Problem: According to the thread on literacy as multi-generational wealth, at what age did the author's father leave his house?

1/ Reading was the domain of royalty/clergy until someone along the chain “gave” one of our ancestors literacy.

While we talk about multi-generational wealth in terms of $, imo, we should talk more about multi-generational wealth in terms of literacy.
2/ To the extent that I was the “model Asian” immigrant good student, sat, md, blah blah...

imo what society was measuring all along was primarily the integrated weight of knowledge transferred to me
3/ And it’s not even the direct literal knowledge that is super useful today because that’s easy to copy/paste/search now.

It’s the meta-knowledge. The mental models, heuristics, algos, shortcuts, systems, etc, that give you leveraged advantages
4/ In my case, my mother’s family in India was actively involved with Nehru and the independence struggle.

Her aunt, was a woman senator in the 1st Indian Congress and in jail for protests against Brits. Many other fams also in jail.

But her father & gramps was an attorney.
5/ They launched lawsuits against the Brits, actually won back property in British courts multiple times.

So my mom lived in a highly literate household & pursued law in the house of an attorney with family members that were in Congress

BUT

Most importantly, stroke of luck...
6/ Their lifestyle was ironically a result of the British Empire!

So right out the gate I was embedded with the general concept of “life is probably fairer than you think, you just need to know how to press the right buttons” &
7/ also “British empire had lots of bad but lots of good”

Which is a huge advantage!

I was embedded with a mental model that allows this contradiction to live peacefully in my head - not through hard work, but by a lunchtime story.

Through sheer ovarian lottery luck.
8/ My father in the meantime, left his house at age 12 because his mom got cancer, his father had 8 kids and they didn’t have the resources to take care of all of them.

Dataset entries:
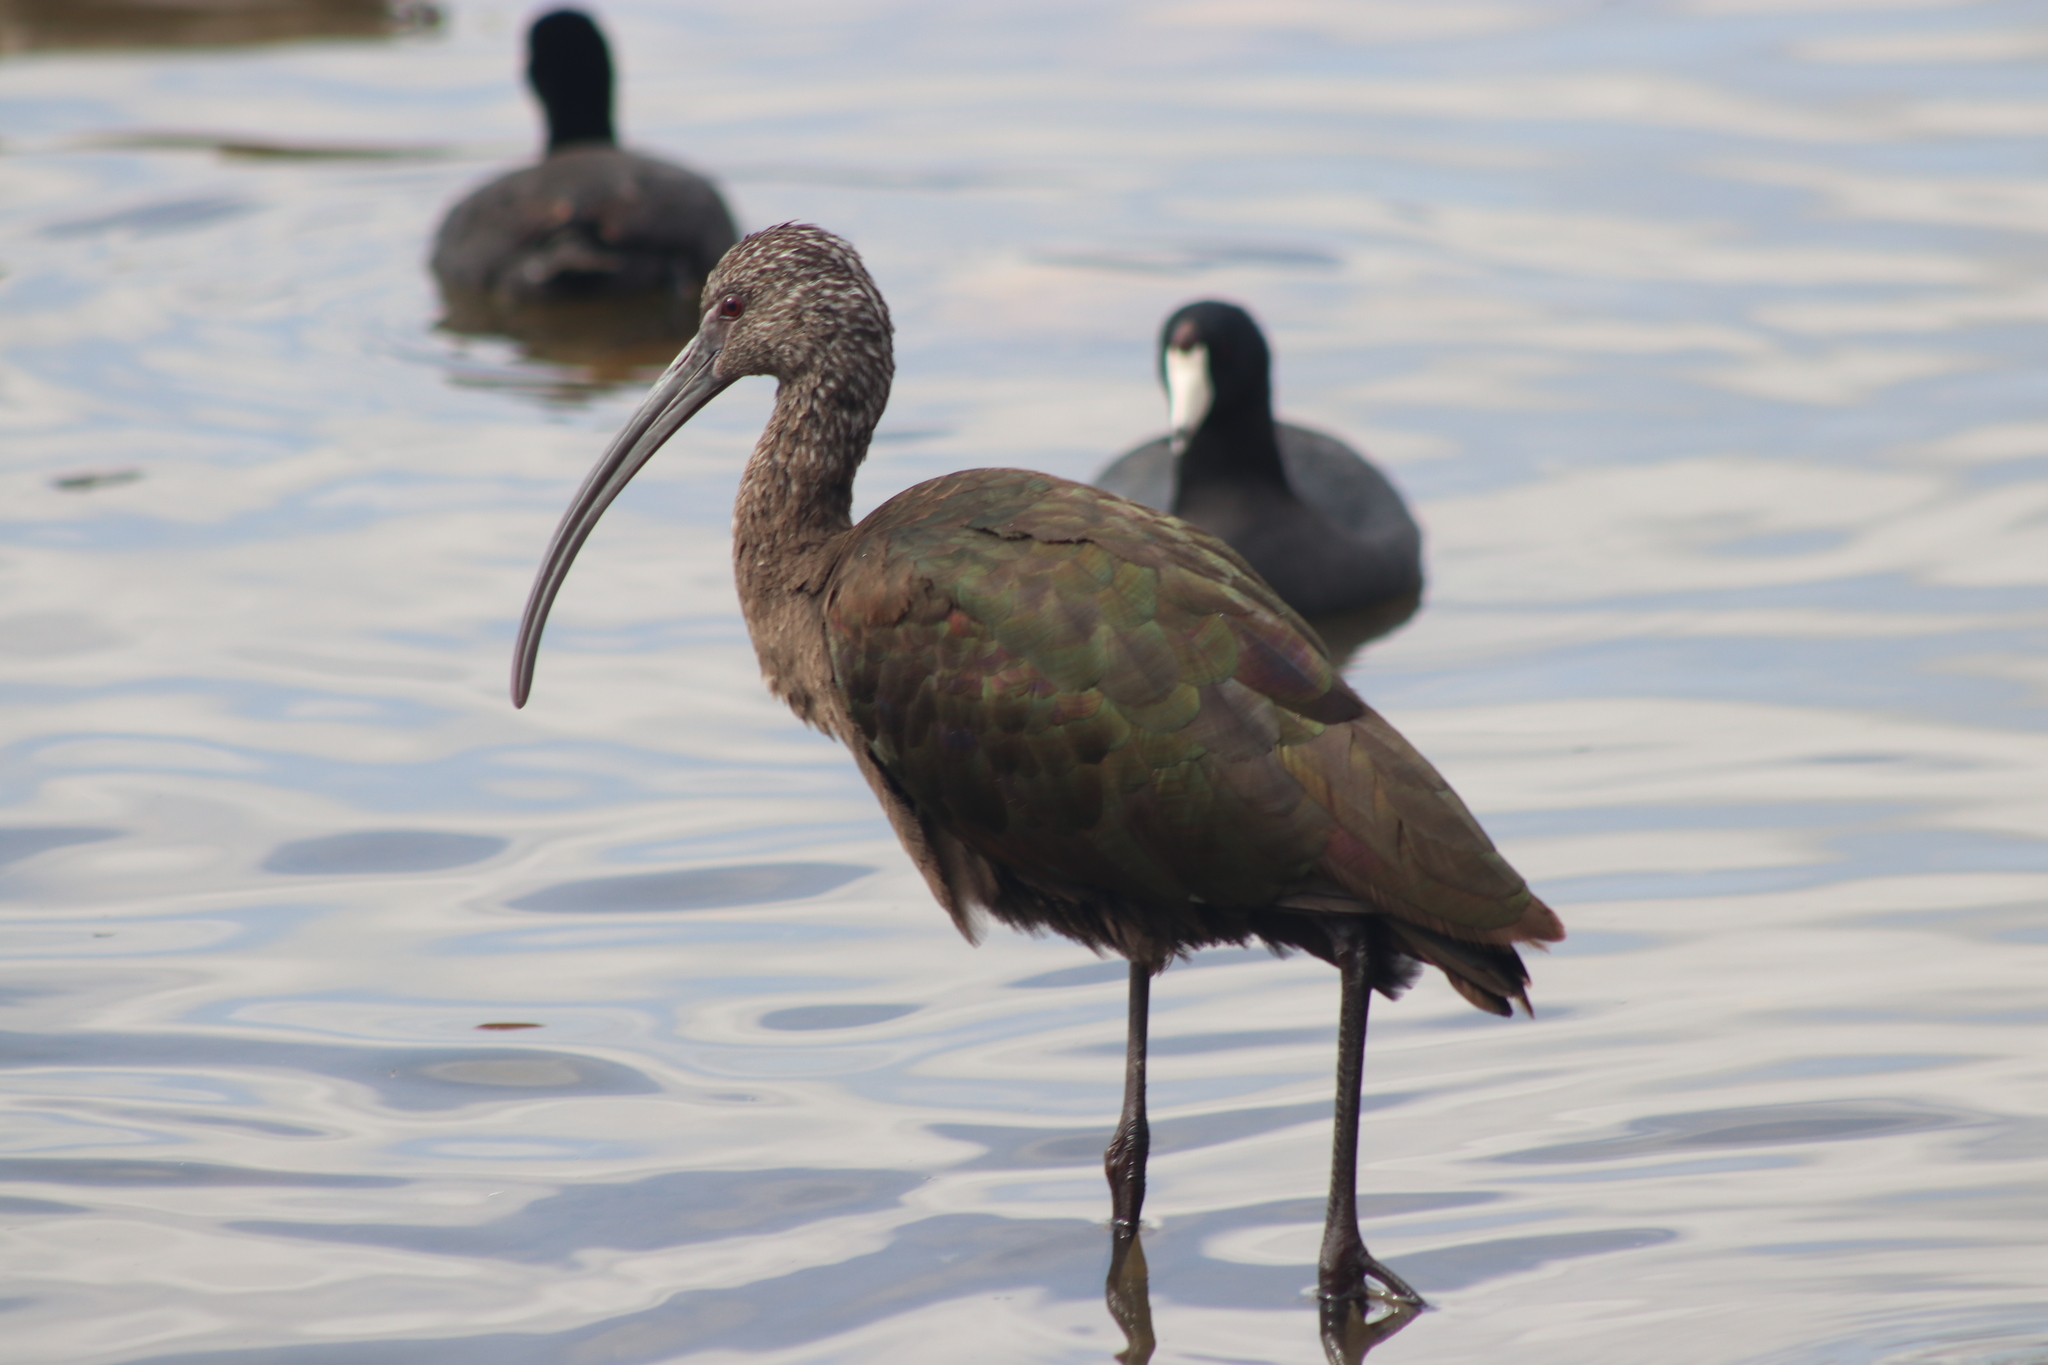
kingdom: Animalia
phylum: Chordata
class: Aves
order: Pelecaniformes
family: Threskiornithidae
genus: Plegadis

Output of the task: He left his house at age 12.